Process and Data Visualisation

(Andy Wootton) #1

I was reading this discussion about designing a database structure:

I asked a question but I think I’m being disruptive, so I’ve started this new thread. I’ll link here from there.

I said:

When I saw the question, I imagined the answer would be a diagram and from that diagram, a representation in code would appear. Does that ‘diagram happen’ in the heads of the people who replied or do you skip straight to code? Would you if the question was more complex?

I’m a very visual thinker and I’m beginning to suspect that current web developers aren’t. I’m interested because in my last job as an analyst in an Agile team, my stakeholders loved UML diagrams and they were useful in discussions and to highlight differences in understanding but the devs didn’t care enough about them, so didn’t tell me when things had changed. As I’ve yet to find a 2-way UML/code conversion tool that works well enough, I don’t know how to avoid that situation in future.

@Nav33d said:

I do imagine in my head how different tables are going to interact with each other but not the diagram. I normally go straight into designing Database schema.

I find database diagrams really complex. I took an Open Uni module on Database and couldn’t finish it all because of these diagrams.

I can imagine diagrams being really helpful for complex databases. Do you think that they are as useful for even smaller databases as larger ones?

@sil said:

Sorta. When I do database modelling I have a concept in my head; I can see how the data fits together. I can then “serialise” that diagram into an entity-relationship diagram or some SQL DDL commands or whatever.

And off we go…

Questionnaire Database Schema HELP!
(Andy Wootton) #2

@Nav33d I was a developer at the beginning of my career. In my degree I studied relational databases in theory but I didn’t ever get access to them.
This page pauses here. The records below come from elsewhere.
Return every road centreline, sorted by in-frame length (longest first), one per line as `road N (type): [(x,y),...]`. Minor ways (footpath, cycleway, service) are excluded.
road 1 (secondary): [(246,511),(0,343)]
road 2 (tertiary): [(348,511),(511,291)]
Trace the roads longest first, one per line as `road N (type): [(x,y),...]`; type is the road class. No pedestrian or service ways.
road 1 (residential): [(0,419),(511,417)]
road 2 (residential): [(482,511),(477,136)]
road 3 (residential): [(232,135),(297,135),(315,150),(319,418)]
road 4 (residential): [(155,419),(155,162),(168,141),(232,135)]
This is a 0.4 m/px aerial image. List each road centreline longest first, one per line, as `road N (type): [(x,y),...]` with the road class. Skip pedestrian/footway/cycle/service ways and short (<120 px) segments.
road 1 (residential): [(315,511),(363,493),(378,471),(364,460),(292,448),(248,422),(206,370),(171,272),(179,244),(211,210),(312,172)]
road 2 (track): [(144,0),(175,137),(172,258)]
I coded straight onto the VMS RMS file-system which had sequential, indexed and relative access and moved to ‘sysadmin’ after helping to select a RDBMS. While I was doing that I installed several databases and did the odd SQL query but I can’t really say I’ve ever worked with databases.

About 10 years ago I moved to a BA role to do process mapping/modelling and chose to use UML, then started helping with Agile product developments. My role was to ‘be half of’ the Scrum Product Owner, working with the responsible business expert, to help them understand what they wanted. I was recruited because my team leader believed there was a problem with the ‘pure devs’ - they gave people what they asked for, instead of what they needed. It’s amazing how many people know how to do their job but don’t think about why they are doing it. Unchallenged, they will simply re-implement what they are used to. Most developers start writing a solution about half way through understanding what the problem is. So my job wasn’t to model the solution but the problem, so, to finally answer your question, I didn’t draw diagrams of databases but of business entities and objects .It was an R&D environment, so these folks typically had engineering or science PhDs. We used the dagrams to make sure we understood and were able to use the customer’s jargon correctly during Agile workshops, so we each knew what the other was saying and identified how business entities were related.

My expectation was that the devs would use my models to understand the problem, then refine them to design a solution and database but I felt that they often started from scratch, unecessarily, frightening the natives in the process. My feeling was that they couldn’t read the diagrams but didn’t want to admit it. The situation wasn’t helped by a disconnect in the tools we were using.

(Andy Wootton) #3

@sil I think of an E-R diagram as a network that you serialise FROM (in parallel for each table). I’ve seen tools from which E-R diagrams emerge after primary and secondary keys have been linked but that seems backwards to me. I can see that there is a 1-m relationship between entities before I’ve identified the fields that need to be added so that tables can be linked.

I noticed that you used the word “see”. Is this actually a visual process? What do you see in your head? Are there lines connecting nodes or something else?

(Stuart Langridge) #4

The plan in my head is not a picture, nor is it words; it’s just a sort of understanding of how I would do it, which I can then express in the form of a diagram or SQL or whatever. Hard to describe what it actually is; if I ask you what “honour” is, you can doubtless explain, but what’s in your head is not in itself a movie clip or a written dictionary definition, but a cloud of images and heard things and ideas and concepts and whatever, which you could “serialise” into a written paragraph explaining honour, or a collection of examples of honourable behaviour, and so on.

(Andy Wootton) #5

Isn’t that because honour is an abstract concept? No-one is going to ask me to go and build them an honour… actually I have tried to get requirements out of someone like you before:
“I want it fluffy but with lots of sparkle and fast; do you know what I mean?”
"Oh. A bit less sparkle than that. More like Amazon but for Knowledge"
Oh dear, I’ve started twitching again.

(Stuart Langridge) #6

Yep. But so is a data structure. :slight_smile:

Nobody said our job would be easy… half the skill in it is in getting the cloudy concept in my head to match the cloudy concept in yours.

(Andy Wootton) #7

I thought that was the definition of communication and that’s only part of the problem we have here.